Le président d’ING Canada ajoute que les assureurs ne sont pas obligés d’avoir tous le même produit. « Nous avons toute la latitude nécessaire pour réorienter la construction de notre produit et l’adapter aux nouvelles conditions environnementales. On doit réfléchir et s’assurer que chacune des causes des dommages soit reflétée dans la construction du produit. En ce moment, on a un "one size fit all". »

« Le produit de base avec avenants n’est peut-être pas sur quoi on doit construire. Il vaut mieux prendre du recul et évaluer du point de vue du client comment la proposition de risques doit être adaptée à chacun des dommages. C’est sur quoi on se penche en ce moment », dit-il.

M. Brindamour souligne que la bonne réputation de son service d’indemnisation lui a permis d’augmenter graduellement de 7 % les primes en assurance habitation en 2008. Pour les nouvelles affaires, c’est plus difficile. La croissance en unités de polices est en baisse, mais la hausse des primes d’assurance est venue la compenser », dit-il.

Le président d’ING Canada ajoute que les problèmes de l’assurance habitation ne datent pas d’hier. « Au cours des dix dernières années, nous avons vu une augmentation importante des précipitations et des catastrophes. Ce fut pire en 2008 qu’en 2007. La question à se poser maintenant est comment rétablir la rentabilité du produit ? »

Sous-investissements importants

Ces changements arrivent en même temps que les sous-investissements importants dans les infrastructures municipales souterraines, dit-il. Au niveau individuel, depuis 10 à 15 ans, les gens utilisent différemment leur sous-sol. Le cinéma maison est devenu monnaie courante. La conséquence de tout ça est que nous avons un produit conçu pour le feu qui couvre maintenant de l’eau », explique M. Brindamour.

En plus de la structure du produit, d’autres éléments doivent être revus selon M. Brindamour. « L’industrie perd de l’argent en habitation depuis environ trois ans. La tarification est appelée à augmenter. Chez ING, nous avons amélioré notre segmentation et notre tarification pour l’eau. Autre enjeu : il y a beaucoup de sous-assurance. On est plus bas que le coût de reconstruction. Il y a une correction qui doit se faire de ce côté », dit-il.

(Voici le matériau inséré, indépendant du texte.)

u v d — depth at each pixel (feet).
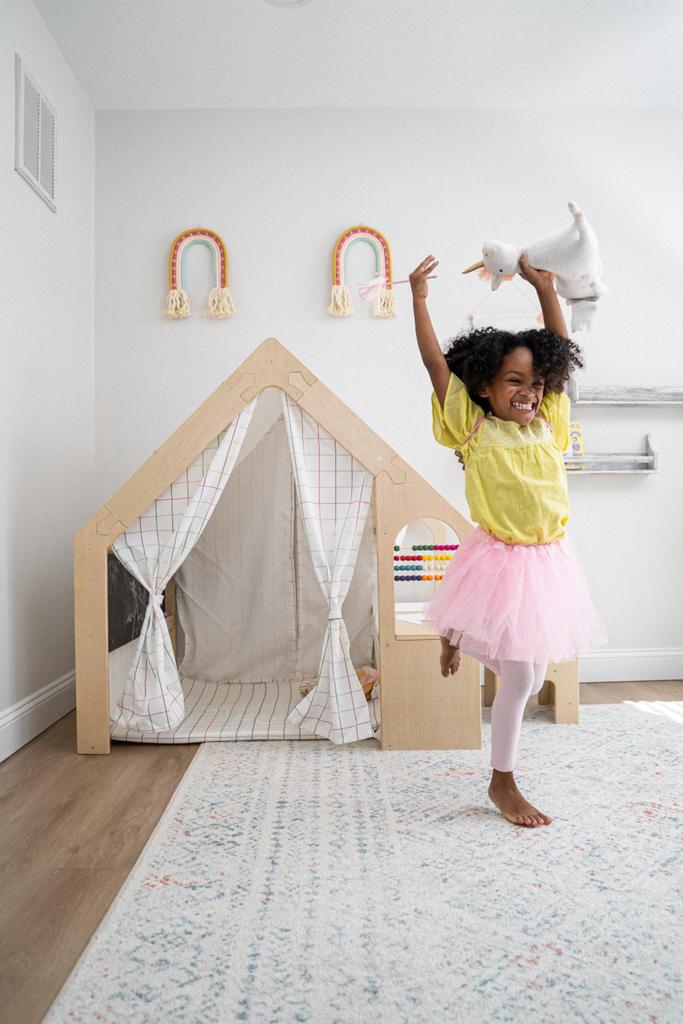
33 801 5.99
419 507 7.25
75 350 9.51
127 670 8.25
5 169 7.52
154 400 10.16
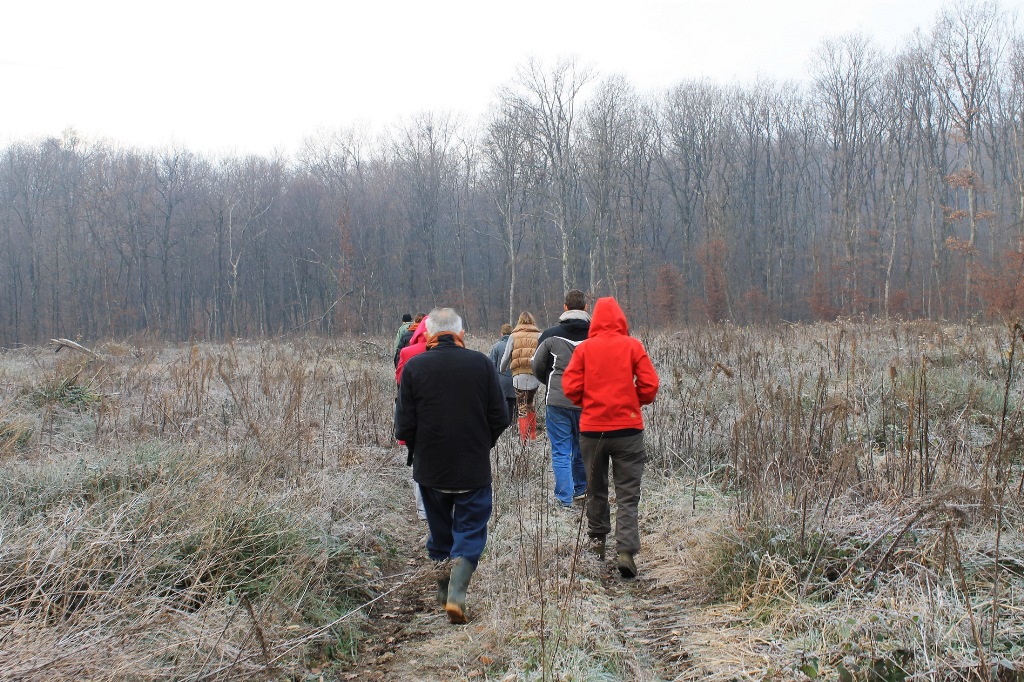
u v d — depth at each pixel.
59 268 57.03
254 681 3.11
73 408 8.30
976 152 42.06
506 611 3.88
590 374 4.81
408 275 55.91
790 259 50.81
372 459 7.13
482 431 4.14
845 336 11.80
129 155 56.25
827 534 4.02
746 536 4.21
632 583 4.53
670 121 52.28
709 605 3.98
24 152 56.09
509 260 52.06
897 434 6.01
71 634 2.96
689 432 6.86
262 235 57.94
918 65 44.38
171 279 60.53
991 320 13.49
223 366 10.97
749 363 9.30
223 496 4.45
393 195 58.16
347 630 3.97
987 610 3.16
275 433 6.39
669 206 60.56
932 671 2.74
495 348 8.60
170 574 3.80
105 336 45.91
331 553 4.61
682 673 3.33
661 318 42.28
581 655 3.38
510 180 45.81
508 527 5.31
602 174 43.53
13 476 4.84
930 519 3.68
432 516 4.26
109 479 4.91
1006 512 3.91
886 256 49.34
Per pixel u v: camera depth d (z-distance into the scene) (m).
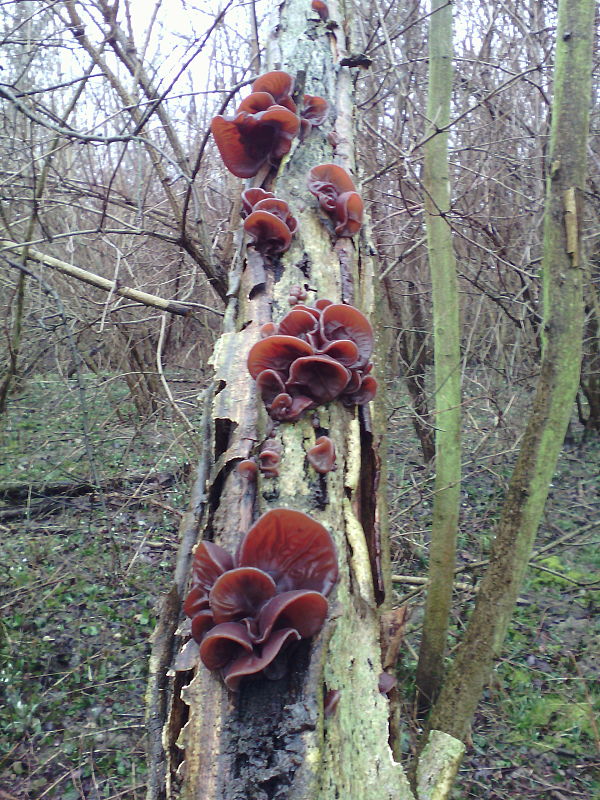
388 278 5.94
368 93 6.24
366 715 1.54
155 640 1.80
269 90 2.73
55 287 6.13
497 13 6.11
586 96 3.16
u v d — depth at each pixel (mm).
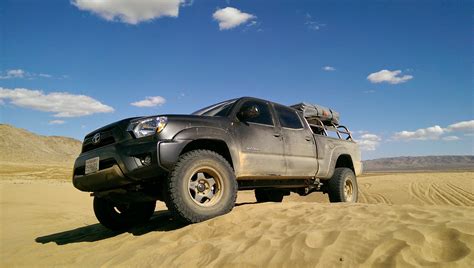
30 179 32281
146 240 3924
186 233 3807
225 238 3367
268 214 3990
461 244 2393
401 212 3461
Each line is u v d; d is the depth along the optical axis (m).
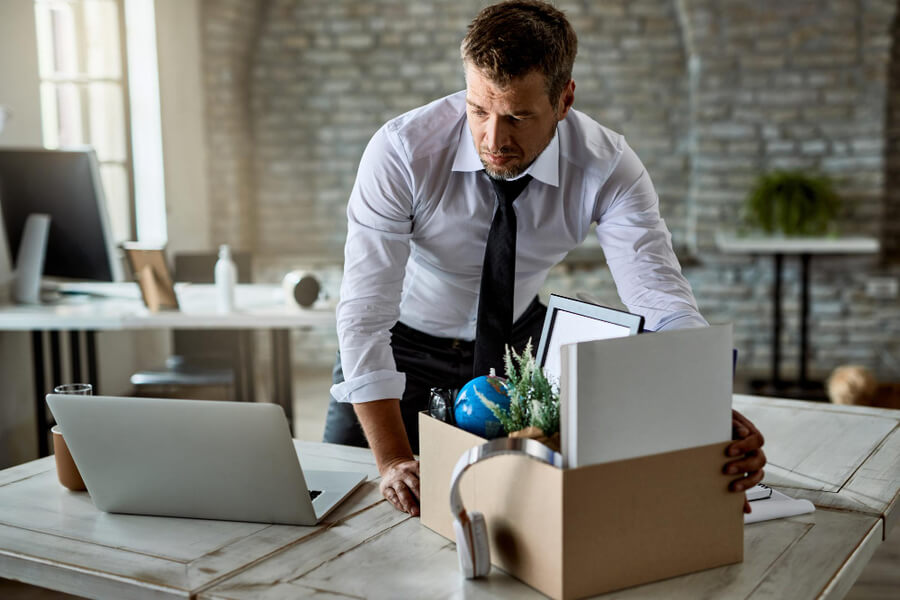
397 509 1.43
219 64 5.66
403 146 1.69
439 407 1.32
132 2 5.06
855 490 1.51
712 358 1.16
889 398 4.82
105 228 3.31
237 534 1.34
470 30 1.37
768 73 5.62
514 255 1.75
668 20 5.85
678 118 5.93
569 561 1.10
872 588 2.76
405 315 2.07
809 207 5.30
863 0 5.42
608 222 1.79
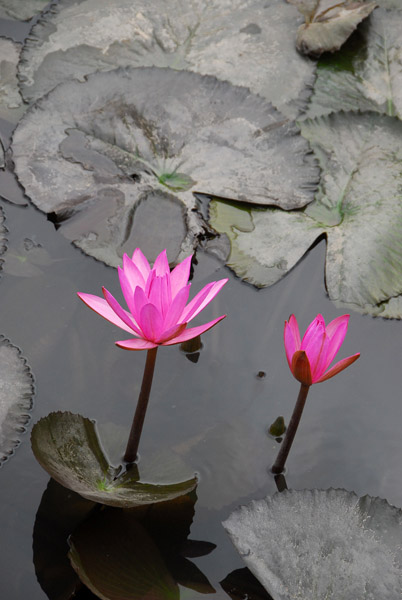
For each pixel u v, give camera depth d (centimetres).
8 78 249
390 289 201
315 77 260
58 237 209
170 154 226
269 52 263
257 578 134
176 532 150
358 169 231
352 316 202
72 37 260
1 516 149
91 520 151
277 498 148
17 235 207
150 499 146
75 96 233
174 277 151
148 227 207
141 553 145
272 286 207
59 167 218
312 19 275
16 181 218
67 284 198
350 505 147
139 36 263
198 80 243
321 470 164
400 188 225
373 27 277
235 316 199
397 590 135
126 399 174
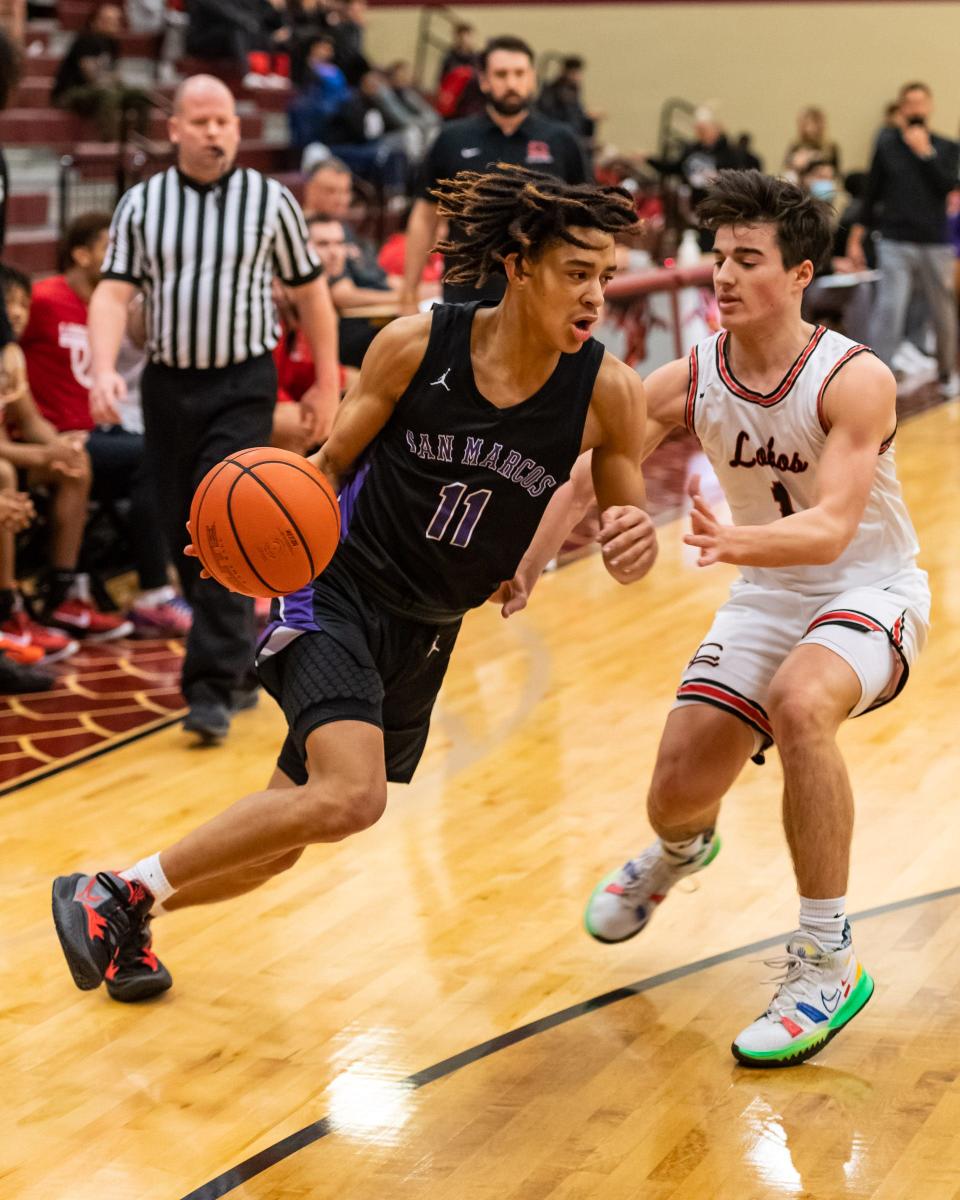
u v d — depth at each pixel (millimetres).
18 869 4586
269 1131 3182
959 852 4590
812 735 3307
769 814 4938
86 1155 3102
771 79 20531
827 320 12922
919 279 12977
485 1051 3494
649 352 10742
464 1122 3193
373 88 15664
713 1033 3551
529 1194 2922
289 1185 2973
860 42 20078
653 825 3773
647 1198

L’indemnisation doit aussi être revue selon M. Brindamour. Il faut améliorer ses compétences en indemnisation et mieux réagir aux pertes et aux dommages causés par l’eau. ING a mis de l’avant une solution, comme le Réseau Confiance, fondée sur des réseaux de partenaires privilégiés. ING dit donner un service plus rapide, offrir des références d’entrepreneurs et assurer une garantie sur le travail.

« C’est grâce à cela qu’on réussit à avoir une pénétration élevée dans le Réseau Confiance sans avoir à forcer nos clients. Ils sont tout à fait libres. Ce qu’on observe, plus en habitation qu’en automobile, c’est que les gens ont besoin de références rapidement. Près de 70 % de nos clients y ont adhéré en habitation au cours des deux dernières années », mentionne-t-il.

Les derniers éléments de redressement passent par la prévention et la sensibilisation. « Nous avons fait un travail accru de ce côté pour que nos clients évitent les dommages et les réclamations. Nous avons aussi sensibilisé les gouvernements aux conséquences des sous-investissements des infrastructures souterraines. C’est un travail qui se fait aussi au niveau de l’industrie. Il y a un comité en place au Bureau d’assurance du Canada sur ce sujet », dit-il.